No trajeto de trabalho também existem algumas pedreiras de calcário que são explodidas três vezes ao dia, liberando gases tóxicos e contaminando o ar, prejudicando a saúde das poucas pessoas que moram lá. Não é por acaso que um padre excomungado esteja vivendo justamente neste local, pagando os próprios pecados, mas dando a extrema-unção aos que estão perto de partir e o sacramento dos mortos para os que já faleceram. Ali, eles estão próximos do céu e também do inferno. O aspecto religioso neste livro, inclusive, é presente de uma forma transviada, com alguns pastores andarilhos tentando conquistar as almas que restam naquele local, com promessas vazias de significado, dando banho de purificação nos que aceitam a renovação do ser.
Edgar, por exemplo, é um homem de fé, mas não da forma tradicional. Ele é religioso à sua maneira. Sobretudo naquele local ermo, que, para ele, parece ser o fim do mundo.
“Depois de caminhar por alguns metros, Edgar Wilson percebe ao longe a carcaça de um animal. Segue pela estrada de terra batida, que fica deserta a maior parte do tempo e é usada como atalho pelos motoristas que conhecem bem as imediações. Edgar fora atraído para esse trecho por causa de uma revoada de abutres. Assim como a podridão os atrai, os que se alimentam dela atraem Edgar. Tanto as aves carniceiras quanto ele se valem dos próprios sentidos para encontrar os mortos, e ambas as espécies sobrevivem desses restos não reclamados”.

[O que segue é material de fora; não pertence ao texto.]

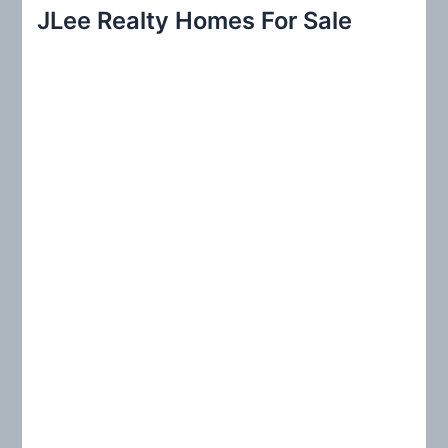
r
JLee Realty Homes For Sale
c
h
f
o
r
:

O romance (ou novela) é bastante inquietante, com poucos personagens convivendo num ambiente afastado, em que não resta mais nada, somente eles próprios, convivendo no limite possível da sanidade. O protagonista está ainda mais sombrio e reflexivo nesta trama. Chegou até ali depois de ter passado por ambientes que reforçaram o seu caráter transviado.
A lupa da prosadora carioca é sempre focada um tom abaixo do mainstream literário atual, personificando figuras praticamente invisíveis, excluídas, que estão vagando no limbo, sendo levadas pelo destino. Como Edgar Wilson, um homem condenado pela vida, fazendo o serviço que apenas gente como ele é capaz de realizar.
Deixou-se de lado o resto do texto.